Last night I suffered these feelings again so I will try and describe it.
I was in the living room getting on with life, cleaning, browsing the internet etc.. when I suddenly felt very tired. I tried to nod off for a while but whenever I did I felt anxious and restless, like something wasn’t quite right. Tears started to dwell in my eyes and I retired quickly to my room, taking some wine with me. It was at this point that I started to really cry and I drunk a little wine to try and calm myself and also I tried not to fight my feelings, but let the tears flow out. After sometime of crying and being unable to stop, I started to feel really low. I sent some messages to my ex-girlfriend hoping she would be able to support me somehow and tell me it would all be OK. She couldn’t reply (I’ve now found out!) because she was at work and had her phone switched off.. Frantically I started phoning and sending hoards of messages in desperation because I felt really weak and wasn’t sure what to do with myself. I drunk some more wine hoping to switch some of these strong feelings off, but found myself becoming lower and lower. I went to bed for awhile and found my thoughts focusing on life and death. I started thinking of ways to leave this world without (ironically!) harming myself too much. At this point I really wished I could have just walked into some sort of machine that would instantly switch me off permanently. Fortunately no such thing exists so I had to carry on suffering. I tried to force myself to fall asleep and stop having these thoughts, but it always came back too ‘how can I go?’, ‘what’s the best way out?’, ‘I can’t jump out of the building, I’m afraid of heights, there must be a better way!’, and so on. Following this my ex-girlfriend sent me a message saying she couldn’t come and help me because she had work the next day and was tired. This put me into a rage because when in this state there’s no possible way that I can balance suicidal thoughts with work needs! At this point I started frantically phoning and sending all sorts of desperate and often offensive messages because I really felt like I was going to leave this world and just needed someone to hold and hug me and remind me that these feelings were temporary! She couldn’t do this however so I kept on drinking to the point where suicide became too much like hard work and I eventually fell asleep in my clothes.

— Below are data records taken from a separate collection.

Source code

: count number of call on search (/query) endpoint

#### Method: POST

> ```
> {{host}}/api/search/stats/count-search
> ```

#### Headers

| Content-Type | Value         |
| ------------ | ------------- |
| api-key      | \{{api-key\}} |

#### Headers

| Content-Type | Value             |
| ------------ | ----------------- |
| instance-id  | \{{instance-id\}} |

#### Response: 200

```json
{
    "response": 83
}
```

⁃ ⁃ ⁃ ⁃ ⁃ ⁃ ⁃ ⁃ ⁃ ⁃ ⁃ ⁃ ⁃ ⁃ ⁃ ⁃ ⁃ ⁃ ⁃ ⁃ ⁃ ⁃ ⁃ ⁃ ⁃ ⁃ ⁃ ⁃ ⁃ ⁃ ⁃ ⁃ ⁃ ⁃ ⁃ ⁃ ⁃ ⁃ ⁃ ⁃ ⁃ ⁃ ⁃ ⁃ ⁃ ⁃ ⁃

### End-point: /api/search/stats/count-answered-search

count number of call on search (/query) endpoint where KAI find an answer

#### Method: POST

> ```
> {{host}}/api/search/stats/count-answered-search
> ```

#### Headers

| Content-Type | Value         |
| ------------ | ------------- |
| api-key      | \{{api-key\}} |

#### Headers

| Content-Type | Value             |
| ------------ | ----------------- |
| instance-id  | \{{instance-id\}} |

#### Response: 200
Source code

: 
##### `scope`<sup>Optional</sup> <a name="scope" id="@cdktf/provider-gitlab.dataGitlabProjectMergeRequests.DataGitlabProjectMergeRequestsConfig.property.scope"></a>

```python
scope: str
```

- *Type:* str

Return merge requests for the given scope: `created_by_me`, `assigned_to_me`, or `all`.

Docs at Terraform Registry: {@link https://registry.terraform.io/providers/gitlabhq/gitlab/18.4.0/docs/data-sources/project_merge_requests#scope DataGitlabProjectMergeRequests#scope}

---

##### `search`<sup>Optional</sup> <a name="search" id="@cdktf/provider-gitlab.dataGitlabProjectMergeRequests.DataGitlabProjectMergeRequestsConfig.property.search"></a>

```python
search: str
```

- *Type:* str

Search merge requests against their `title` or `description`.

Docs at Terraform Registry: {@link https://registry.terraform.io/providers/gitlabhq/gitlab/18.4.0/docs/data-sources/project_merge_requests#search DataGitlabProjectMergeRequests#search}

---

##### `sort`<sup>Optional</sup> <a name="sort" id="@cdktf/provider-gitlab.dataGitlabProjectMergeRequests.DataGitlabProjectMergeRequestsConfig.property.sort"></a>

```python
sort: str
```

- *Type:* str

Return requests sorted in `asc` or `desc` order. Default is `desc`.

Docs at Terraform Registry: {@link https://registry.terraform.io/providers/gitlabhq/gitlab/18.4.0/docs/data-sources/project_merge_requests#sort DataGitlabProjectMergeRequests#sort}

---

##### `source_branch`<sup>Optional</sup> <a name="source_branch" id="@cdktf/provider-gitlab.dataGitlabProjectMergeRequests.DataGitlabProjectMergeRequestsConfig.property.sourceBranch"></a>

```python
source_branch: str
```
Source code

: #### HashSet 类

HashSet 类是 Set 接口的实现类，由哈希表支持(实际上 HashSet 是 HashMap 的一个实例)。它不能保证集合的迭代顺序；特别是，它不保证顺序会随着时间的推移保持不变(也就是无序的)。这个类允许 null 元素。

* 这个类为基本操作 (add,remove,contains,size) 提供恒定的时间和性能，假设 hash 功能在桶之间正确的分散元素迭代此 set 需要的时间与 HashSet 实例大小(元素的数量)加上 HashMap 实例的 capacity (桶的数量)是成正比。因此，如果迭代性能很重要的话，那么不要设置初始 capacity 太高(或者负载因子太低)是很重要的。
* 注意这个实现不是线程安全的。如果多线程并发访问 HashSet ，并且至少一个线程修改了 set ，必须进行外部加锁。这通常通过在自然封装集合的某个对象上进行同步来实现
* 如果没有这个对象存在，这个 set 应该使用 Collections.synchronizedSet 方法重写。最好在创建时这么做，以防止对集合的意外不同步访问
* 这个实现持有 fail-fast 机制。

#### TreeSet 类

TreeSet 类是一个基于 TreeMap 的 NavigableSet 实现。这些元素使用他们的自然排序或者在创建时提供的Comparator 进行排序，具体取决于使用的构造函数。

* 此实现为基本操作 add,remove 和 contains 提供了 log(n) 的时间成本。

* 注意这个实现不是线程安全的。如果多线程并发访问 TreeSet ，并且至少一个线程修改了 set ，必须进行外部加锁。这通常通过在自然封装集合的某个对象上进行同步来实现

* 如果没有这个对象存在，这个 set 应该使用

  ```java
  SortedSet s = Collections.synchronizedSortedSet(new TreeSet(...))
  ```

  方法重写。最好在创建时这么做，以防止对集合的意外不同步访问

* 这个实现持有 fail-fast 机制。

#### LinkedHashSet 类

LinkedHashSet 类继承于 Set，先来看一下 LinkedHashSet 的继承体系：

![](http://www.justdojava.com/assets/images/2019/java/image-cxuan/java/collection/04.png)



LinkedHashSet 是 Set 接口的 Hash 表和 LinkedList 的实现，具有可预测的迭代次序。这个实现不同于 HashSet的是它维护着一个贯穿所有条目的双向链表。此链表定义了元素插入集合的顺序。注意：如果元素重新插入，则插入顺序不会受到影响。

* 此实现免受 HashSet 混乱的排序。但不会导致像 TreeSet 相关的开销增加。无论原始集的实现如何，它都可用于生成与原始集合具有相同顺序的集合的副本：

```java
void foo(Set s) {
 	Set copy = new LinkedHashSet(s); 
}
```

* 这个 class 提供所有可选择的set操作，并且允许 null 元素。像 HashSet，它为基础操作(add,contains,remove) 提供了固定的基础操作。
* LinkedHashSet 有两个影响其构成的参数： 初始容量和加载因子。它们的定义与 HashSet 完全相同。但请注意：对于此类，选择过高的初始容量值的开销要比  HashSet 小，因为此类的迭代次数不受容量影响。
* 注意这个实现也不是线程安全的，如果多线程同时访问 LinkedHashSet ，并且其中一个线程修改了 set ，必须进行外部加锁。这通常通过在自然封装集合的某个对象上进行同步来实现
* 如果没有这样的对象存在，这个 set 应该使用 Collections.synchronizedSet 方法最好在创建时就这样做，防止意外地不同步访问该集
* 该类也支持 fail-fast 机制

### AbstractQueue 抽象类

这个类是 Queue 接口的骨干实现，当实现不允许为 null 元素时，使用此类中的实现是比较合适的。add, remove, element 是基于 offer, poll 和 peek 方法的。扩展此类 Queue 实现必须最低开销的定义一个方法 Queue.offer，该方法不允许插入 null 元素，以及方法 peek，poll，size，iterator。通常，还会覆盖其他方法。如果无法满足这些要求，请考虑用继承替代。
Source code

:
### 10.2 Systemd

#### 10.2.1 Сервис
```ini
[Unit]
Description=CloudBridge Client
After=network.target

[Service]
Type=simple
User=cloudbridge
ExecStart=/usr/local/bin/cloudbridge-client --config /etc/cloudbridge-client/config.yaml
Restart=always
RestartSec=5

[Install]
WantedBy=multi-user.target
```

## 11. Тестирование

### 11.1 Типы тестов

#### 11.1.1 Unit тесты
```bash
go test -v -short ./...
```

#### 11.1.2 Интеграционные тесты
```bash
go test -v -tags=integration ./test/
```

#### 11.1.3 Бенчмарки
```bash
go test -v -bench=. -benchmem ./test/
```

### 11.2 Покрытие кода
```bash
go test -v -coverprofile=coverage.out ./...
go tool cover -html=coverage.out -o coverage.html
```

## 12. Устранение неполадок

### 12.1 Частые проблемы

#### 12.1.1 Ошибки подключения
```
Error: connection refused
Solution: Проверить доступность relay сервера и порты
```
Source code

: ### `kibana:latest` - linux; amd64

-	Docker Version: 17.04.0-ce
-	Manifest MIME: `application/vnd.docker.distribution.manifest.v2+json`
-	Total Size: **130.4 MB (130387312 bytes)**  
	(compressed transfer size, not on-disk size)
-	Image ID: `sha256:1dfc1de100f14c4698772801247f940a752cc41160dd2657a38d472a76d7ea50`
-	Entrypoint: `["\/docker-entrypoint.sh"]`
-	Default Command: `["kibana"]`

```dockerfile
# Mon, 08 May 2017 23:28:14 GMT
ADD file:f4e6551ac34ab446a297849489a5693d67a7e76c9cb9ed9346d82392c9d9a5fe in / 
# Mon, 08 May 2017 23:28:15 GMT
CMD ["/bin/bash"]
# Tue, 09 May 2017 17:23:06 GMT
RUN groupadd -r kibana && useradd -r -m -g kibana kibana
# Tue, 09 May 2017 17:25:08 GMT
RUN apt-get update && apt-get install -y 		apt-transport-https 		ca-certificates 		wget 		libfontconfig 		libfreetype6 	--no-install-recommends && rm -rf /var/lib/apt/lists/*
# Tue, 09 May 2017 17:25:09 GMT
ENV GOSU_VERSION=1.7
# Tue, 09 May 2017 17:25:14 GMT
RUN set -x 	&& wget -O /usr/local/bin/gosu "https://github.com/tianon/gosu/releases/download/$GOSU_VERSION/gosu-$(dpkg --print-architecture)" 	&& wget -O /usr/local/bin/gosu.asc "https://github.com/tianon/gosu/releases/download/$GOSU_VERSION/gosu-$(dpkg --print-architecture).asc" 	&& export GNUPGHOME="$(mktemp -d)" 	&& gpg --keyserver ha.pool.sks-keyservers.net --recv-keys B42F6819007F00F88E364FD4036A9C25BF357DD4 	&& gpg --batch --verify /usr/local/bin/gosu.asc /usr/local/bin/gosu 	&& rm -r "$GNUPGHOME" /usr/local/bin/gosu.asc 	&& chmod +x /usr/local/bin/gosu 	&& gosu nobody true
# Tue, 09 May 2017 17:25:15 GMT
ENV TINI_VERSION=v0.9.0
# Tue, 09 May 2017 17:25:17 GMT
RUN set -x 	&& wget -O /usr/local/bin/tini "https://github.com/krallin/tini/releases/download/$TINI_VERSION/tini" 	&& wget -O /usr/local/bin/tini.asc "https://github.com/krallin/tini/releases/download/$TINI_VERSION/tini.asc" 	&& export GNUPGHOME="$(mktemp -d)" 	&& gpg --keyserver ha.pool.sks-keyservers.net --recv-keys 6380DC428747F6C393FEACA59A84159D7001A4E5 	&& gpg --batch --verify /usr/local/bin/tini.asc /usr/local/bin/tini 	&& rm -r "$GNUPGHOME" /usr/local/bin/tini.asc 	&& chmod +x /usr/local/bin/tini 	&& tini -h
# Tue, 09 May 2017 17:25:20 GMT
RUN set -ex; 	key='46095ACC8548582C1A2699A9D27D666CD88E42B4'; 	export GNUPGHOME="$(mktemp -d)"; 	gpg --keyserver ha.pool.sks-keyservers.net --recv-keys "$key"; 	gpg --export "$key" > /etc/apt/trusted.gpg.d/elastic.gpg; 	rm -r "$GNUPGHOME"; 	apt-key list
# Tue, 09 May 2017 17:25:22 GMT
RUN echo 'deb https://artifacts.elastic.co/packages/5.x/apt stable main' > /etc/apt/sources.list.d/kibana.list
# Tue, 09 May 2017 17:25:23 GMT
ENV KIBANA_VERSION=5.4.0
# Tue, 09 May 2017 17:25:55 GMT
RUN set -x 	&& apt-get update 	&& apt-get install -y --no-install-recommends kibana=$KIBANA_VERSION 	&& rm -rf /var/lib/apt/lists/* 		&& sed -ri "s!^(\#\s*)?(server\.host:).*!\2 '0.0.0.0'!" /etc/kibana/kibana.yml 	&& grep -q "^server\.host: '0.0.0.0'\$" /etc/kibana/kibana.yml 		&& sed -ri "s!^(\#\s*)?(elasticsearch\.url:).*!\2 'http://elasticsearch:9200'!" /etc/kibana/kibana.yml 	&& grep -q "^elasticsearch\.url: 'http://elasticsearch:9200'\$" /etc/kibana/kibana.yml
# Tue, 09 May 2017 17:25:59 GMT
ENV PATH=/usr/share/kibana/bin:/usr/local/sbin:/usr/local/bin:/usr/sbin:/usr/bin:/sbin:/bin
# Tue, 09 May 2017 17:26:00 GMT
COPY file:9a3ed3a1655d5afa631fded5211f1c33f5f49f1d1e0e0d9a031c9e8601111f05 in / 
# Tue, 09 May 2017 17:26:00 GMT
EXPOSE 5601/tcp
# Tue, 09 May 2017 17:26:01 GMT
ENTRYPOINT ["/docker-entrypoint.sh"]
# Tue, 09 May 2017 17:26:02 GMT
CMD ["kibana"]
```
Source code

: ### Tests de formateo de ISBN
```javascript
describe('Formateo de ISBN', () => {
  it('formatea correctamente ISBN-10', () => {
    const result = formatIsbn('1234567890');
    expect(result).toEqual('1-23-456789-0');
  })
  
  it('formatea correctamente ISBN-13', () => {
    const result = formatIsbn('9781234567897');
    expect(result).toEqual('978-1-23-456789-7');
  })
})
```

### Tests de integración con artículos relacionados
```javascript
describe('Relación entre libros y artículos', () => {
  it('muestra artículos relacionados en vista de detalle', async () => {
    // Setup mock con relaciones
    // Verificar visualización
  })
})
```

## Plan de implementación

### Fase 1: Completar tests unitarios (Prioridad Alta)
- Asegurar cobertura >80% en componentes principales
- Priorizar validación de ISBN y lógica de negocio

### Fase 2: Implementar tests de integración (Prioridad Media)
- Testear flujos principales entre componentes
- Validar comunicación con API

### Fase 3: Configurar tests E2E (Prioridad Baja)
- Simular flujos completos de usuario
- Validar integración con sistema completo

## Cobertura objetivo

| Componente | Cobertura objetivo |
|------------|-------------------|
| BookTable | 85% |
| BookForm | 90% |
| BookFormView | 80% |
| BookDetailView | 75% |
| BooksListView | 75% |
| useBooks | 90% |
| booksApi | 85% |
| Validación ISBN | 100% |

History - How did I end up in therapy?

About 8 months ago, I suffered from a major panic attack
whilst at work and had to run home and lock myself in my room. A panic attack is one of the most frightening experiences a person can have. Basically, the world melts away, you start to sweat, feel dizzy and nauseous and feel like you're having a heart attack! The fact that you lose control of yourself like this means you panic even more and this prolongs and intensifies these sensations. My first attack lasted a good few hours and it took until the next day to feel vaguely 'normal' again. During the attack I felt a great deal of paranoia and heart racing and during other attacks I felt on the verge of insanity. Whilst on the verge of this insanity I often felt suicidal too and although my attacks are manageable now (within reason!), I still have suicidal thoughts on a regular basis. I am presently taking anti-depressants called Sertraline and occasionally valium to subdue my attacks. I will talk about these separately in other posts to elucidate their effects etc.

Introduction

I want to keep this blog simple. The purpose behind it. is to reveal the
truth about Psychotherapy, panic attacks, anti-depressants and document my experiences. I hope this will help the reader to understand this debilitating and real illness. Depression is not something that people need to 'snap out of',but a serious condition that is treatable through a lengthy period of analysis.I also want to reveal not only my experiences in therapy sessions,but how they affect me outside. Some of these are not pleasant butI hope they will be of interest and a source of understanding.